After setbacks to its own vaccine candidate, the major drug developer has agreed to aide in production for Europe-bound doses.
Sanofi, one of the largest drug and vaccine producers in the world, has agreed to bottle and package at least 125 million doses of coronavirus 2019 (COVID-19) vaccine BNT162b2 from Pfizer and BioNTech.
The France-based company will use its Frankfurt facilities to aide in late-stage production for the vaccines from their pharmaceutical rivals, for distribution in the European Union, beginning this summer, according to an announcement made Wednesday.
In the meantime, Sanofi remains engaged in the development of its own COVID-19 vaccine, in collaboration with partner GlaxoSmithKline (GSK). The group most recently delayed its vaccine production and real-world assessment after observed failure to produce a strong immune response in older participants of a phase 1/2 trial.
The UK had originally ordered 60 million doses of the Sanofi and GSK vaccine, which investigators reported last month as having a low immune response in participants aged ≥50 years old, likely due to “insufficient concentration of the antigen.”
────────────────
## TASK SET
a) List every company the Sanofi vaccine article names.
b) Extend the Sanofi vaccine article with a few more sentences that follow on from its last one.
────────────────
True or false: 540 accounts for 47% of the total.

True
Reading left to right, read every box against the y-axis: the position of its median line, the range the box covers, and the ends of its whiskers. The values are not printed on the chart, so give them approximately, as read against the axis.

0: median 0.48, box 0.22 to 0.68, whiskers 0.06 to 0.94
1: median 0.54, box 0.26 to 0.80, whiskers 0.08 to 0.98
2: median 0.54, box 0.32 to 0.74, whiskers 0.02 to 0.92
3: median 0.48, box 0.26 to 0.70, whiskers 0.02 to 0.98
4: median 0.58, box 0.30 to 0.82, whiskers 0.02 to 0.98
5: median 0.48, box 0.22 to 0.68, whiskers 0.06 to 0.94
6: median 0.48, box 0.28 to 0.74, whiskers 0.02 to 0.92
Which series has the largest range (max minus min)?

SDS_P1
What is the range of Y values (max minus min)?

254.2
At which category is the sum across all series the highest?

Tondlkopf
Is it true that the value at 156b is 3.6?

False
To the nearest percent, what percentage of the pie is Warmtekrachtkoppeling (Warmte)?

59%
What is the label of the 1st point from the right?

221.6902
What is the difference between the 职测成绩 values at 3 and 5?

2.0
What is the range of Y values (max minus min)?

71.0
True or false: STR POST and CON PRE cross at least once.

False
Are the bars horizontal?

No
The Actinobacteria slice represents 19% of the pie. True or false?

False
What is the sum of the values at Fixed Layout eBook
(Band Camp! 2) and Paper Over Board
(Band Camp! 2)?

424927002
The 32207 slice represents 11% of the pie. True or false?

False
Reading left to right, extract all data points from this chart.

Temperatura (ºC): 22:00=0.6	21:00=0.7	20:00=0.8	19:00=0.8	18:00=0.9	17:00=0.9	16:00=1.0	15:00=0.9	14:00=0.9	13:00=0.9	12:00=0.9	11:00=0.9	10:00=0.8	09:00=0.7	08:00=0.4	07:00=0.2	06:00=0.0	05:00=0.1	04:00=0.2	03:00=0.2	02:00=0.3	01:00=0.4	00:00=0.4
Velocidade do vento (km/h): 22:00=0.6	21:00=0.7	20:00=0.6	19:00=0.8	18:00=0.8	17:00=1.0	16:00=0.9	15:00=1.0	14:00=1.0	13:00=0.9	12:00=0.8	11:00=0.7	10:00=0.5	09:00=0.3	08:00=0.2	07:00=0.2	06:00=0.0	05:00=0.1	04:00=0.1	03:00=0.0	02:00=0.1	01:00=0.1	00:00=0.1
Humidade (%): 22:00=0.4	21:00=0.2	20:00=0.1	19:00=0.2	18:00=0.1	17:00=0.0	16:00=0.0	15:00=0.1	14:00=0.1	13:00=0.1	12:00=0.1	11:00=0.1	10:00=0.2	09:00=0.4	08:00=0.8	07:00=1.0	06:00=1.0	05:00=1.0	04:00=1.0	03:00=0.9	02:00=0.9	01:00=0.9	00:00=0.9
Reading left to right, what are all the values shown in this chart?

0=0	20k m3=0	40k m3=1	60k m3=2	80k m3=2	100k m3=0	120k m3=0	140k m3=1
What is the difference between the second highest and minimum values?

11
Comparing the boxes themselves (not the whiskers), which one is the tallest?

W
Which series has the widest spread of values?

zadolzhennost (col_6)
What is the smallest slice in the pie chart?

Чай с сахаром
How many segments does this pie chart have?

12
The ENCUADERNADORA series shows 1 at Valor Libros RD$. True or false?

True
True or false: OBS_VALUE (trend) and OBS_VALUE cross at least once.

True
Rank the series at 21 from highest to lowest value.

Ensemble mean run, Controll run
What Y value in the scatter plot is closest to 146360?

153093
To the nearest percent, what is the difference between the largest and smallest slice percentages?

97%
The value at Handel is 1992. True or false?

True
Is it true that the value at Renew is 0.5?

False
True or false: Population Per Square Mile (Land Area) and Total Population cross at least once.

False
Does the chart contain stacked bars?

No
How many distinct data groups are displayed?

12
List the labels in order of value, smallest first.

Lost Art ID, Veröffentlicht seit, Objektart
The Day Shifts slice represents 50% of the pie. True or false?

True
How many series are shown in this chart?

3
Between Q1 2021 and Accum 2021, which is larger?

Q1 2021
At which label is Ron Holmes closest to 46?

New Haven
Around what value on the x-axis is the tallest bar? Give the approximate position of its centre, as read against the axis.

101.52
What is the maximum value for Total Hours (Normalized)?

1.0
────────────────
## ANSWERS GIVEN
a) Sanofi, Pfizer, BioNTech, GlaxoSmithKline (GSK)

b)
This setback, combined with shortcomings in Pfizer-BioNTech production and delays from the AstraZeneca-University of Oxford vaccine—as well as a highly transmissible SARS-CoV-2 variant first observed in southeast England—has put significant strain on the region’s immunity-building efforts.
Though the UK has administered more than 7 million COVID-19 vaccine doses as of this week, they also recently surpassed 100,000 deaths from the virus.
In a statement accompanying the new partnership, Sanofi chief executive officer Paul Hudson acknowledged the need for expedited COVID-19 vaccine distribution.
“We are very conscious that the earlier vaccine doses are available, the more lives can potentially be saved,” he said.
Pfizer made headlines last week following reports that they would be counting supplemental doses uncovered in overfilled vaccine vials towards its 200 million-dose commitment with the US government.
In the following days, the US Food and Drug Administration (FDA) approved an updated label allowing a potential extra dose of the Pfizer-BioNTech COVID-19 vaccine to be extracted using low dead-volume syringes.